Segment Start: Available records
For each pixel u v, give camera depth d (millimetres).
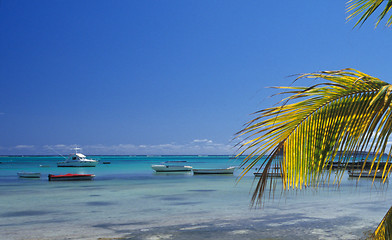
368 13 3035
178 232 14500
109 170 83062
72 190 33375
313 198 24625
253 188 34031
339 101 2943
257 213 18812
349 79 2842
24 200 25719
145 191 31984
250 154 2998
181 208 21094
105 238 13586
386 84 2738
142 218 17734
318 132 3004
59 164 96625
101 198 26688
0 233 14547
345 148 2867
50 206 22516
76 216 18594
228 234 14117
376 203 22109
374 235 3514
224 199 25406
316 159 3006
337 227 15234
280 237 13594
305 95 2885
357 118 2818
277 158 3076
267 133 2988
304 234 14023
Segment End: Available records
-- Your objective --
No picture belongs in the answer; the rest of the records must be repeated exactly.

-- Result for this exercise --
For each pixel u v, give camera depth d (millimetres).
368 13 3035
178 232 14500
109 170 83062
72 190 33375
313 198 24625
253 188 34031
339 101 2943
257 213 18812
349 79 2842
24 200 25719
145 191 31984
250 154 2998
181 208 21094
105 238 13586
386 84 2738
142 218 17734
318 132 3004
59 164 96625
101 198 26688
0 233 14547
345 148 2867
50 206 22516
76 216 18594
228 234 14117
376 203 22109
374 235 3514
224 199 25406
316 159 3006
337 227 15234
280 237 13594
305 95 2885
357 118 2818
277 158 3076
267 133 2988
304 234 14023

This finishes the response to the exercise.